И тут я успеваю из класса выскочить…
А в классе все вернулись за свои столы, и Елена, преодолевая удушье, выдавила из себя:
— Откуда в вас это?.. В том, что произошло… Что Серебрякова… Она сама, может быть, меньше всего виновата… И я, конечно, была последней идиоткой, когда понадеялась… Извините… — И Елена выбежала в коридор.
Нашла она меня в спортзале. Я на маты, под брусья забилась и там ревела, как дура. Елена, видимо, долго искала меня по всей школе. Заглянула и в спортзал. Темнота… Она уже было дверь прикрыла, но я всхлипнула громко. Елена нащупала рукой выключатель и в дальнем углу зала зажегся свет.
— Татьяна! — стоит на пороге, зовет меня. — Ты здесь?
Стараюсь не шуметь, задерживаю дыхание.
Елена проходит в зал, ее шаги гулко отдаются во всех углах.
— Где ты, девочка? — спрашивает в пустоту, оглядывается.
И тут я не выдержала. Я уткнулась в мат и так заревела!
— Танечка, — тут же спешит ко мне Елена. — Ну что ты, что ты?! Разве можно так?
— Оставьте меня, — кричу я в истерике. — Уходите!
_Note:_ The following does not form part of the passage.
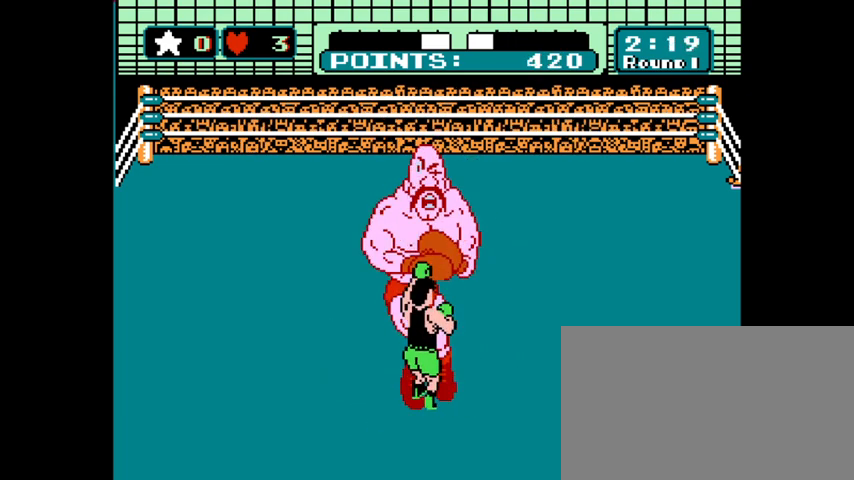
{"keys": [], "mouse": [], "mouse_move": "still", "events": [[33, "z", "up"], [133, "z", "down"], [167, "z", "up"], [267, "z", "down"], [333, "z", "up"]]}
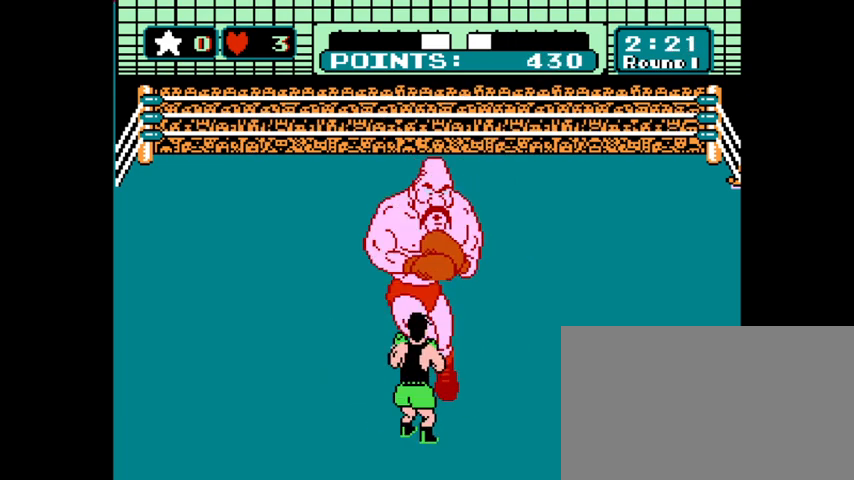
{"keys": [], "mouse": [], "mouse_move": "still", "events": []}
Я вас никого видеть не могу! Не хочу!.. Ничего не хочу!.. Я жить не хочу, слышите?! Оставьте!..
— Что ты такое говоришь, девочка? — Елена прикасается к моему плечу. — Так нельзя… Танечка, милая… Зачем же так? Успокойся, прошу тебя… Не надо, девочка…
Я приподнимаюсь с матов и с удивлением смотрю на Елену.
Ну и лицо, наверное, у меня тогда было! Глаз нет — одни щеки, нос распух, красный, как помидор. Волосы растрепались, пряди мокрые прилипли к щекам.
— Ну что ты, что ты? — говорит она и осторожно тянет руку к моей голове, проводит ладонью по волосам.
У меня снова слезы на глаза. Лицо кривится в гримасе, и я вдруг утыкаюсь в живот Елене, как если бы это была моя мать.
Елена одной рукой прижимает меня к себе, другой гладит по волосам, укачивает, как грудную:
— Ш-ш… Тише, тише, тише!.. Ш-ш!..
— Я… Я…. Я… — задыхаюсь. — Я не хотела… Я ведь не со зла все это… Я от страха…. Елена Михайловна… — перестаю реветь, поднимаю глаза на Елену. — Я всегда боялась. И сейчас боюсь… И вас тоже… И Шлепакова боялась, и пятиэтажного, и Панова, и Марину, и даже Халикова. Честное слово. Даже больше, чем они меня…
— Ну-ну, ну-ну… — приговаривает Елена, устраивает опять мою голову у себя на коленях и укачивает меня, укачивает…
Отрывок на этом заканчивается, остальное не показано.